In the common area, the other Incentives are being herded out of their cells by Imps armed with long taser wands. One of the family members, a thin, middle-aged, haggard-looking woman with grayish hair, lags behind the others. A guard walks up behind her and shoves the weapon into her back. Sparks fly. She screams. Then she stumbles forward and follows the rest, disappearing through a passageway. If I had any doubts where to go, all I’d have to do is follow the stench of scorched skin marking her passage.
I risk a glance behind me before entering the corridor. There’s only Tristin and Echoes. I don’t see Arrah and the others. They must be leading the pack. Good. I’m still dreading what that confrontation is going to be like when it finally happens.
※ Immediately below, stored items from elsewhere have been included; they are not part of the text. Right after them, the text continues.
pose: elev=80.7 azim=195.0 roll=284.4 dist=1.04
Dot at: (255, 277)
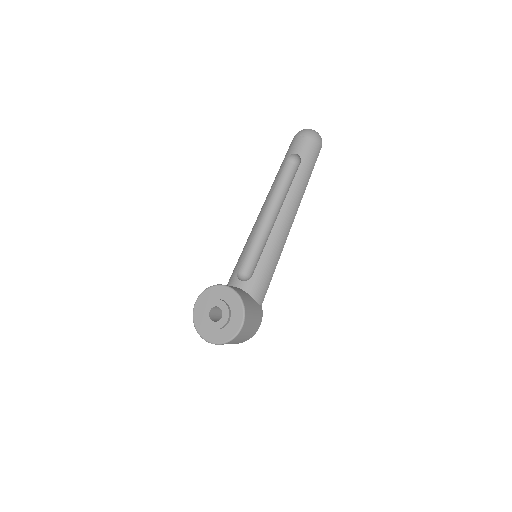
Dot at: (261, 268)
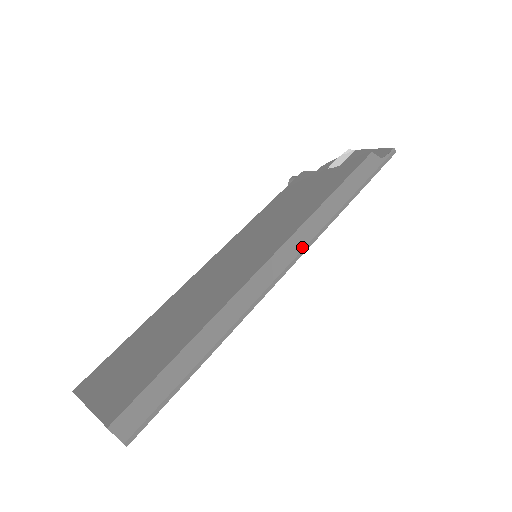
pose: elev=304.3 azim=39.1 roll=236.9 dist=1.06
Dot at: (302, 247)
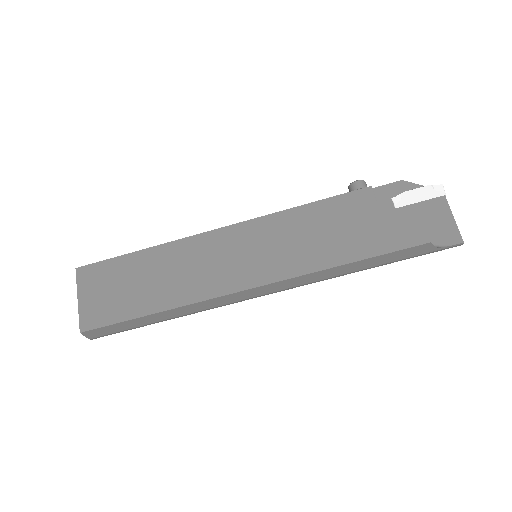
Dot at: (288, 287)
My boots clank against the floor as I examine the gratings both above and below. There appears to be a sub-flooring conduit located underneath me, and ventilation shafts located beyond the ceiling. Assuming the crawl space is big enough to accommodate me, these might provide alternate accessways to the control center, or maybe another way out. As the hallway zigzags on, I commit the maze to memory, filing it away for future reference. Hopefully I still have enough of a future left that it might come in handy.
“Do you know where they’re taking us?” Tristin whispers. Every syllable quavers in the frigid draft seeping through the passageway.
“Don’t worry,” I whisper back. “It’s going to be okay.” Though I try to disguise the anxiety in my own voice, I’m sure she doesn’t believe me. How could she?
Echoes strikes his wand against the wall, where it sizzles and pops. “Cut the chatter, you two.”
We turn another corner and my stomach clenches.
It’s another cell block. But instead of containing separate transparent cubicles, the walls themselves are enormous pens of reinforced glass, revealing a horizon of human suffering as loathsome as I’ve ever seen.
On both sides of me, bodies are strewn everywhere, some lying in heaps of tangled flesh, others huddling in clusters, surrounded by clumps of their own filth. Their expressions are so drawn and vacant I’m not sure if they can even see us, or if this glass is a two-way mirror, allowing us to see them, while reflecting the grimness of their living hell back at them and wringing out what little hope they might have in the process.
This is the Establishment’s idea of justice. These prisoners’ only crimes were probably petty theft due to starvation or standing up for themselves against abuse. Yet they’re shipped here to be fodder for the Trials, medical experimentation, and who knows what else.
I swallow hard. This isn’t the first time I’ve come across scenes like this. I still get nightmares of the time when I had to wade through bodies during one of the trials to find locator bracelets. I tried not to focus on the agony around me as I fought to save Cole and Digory’s lives.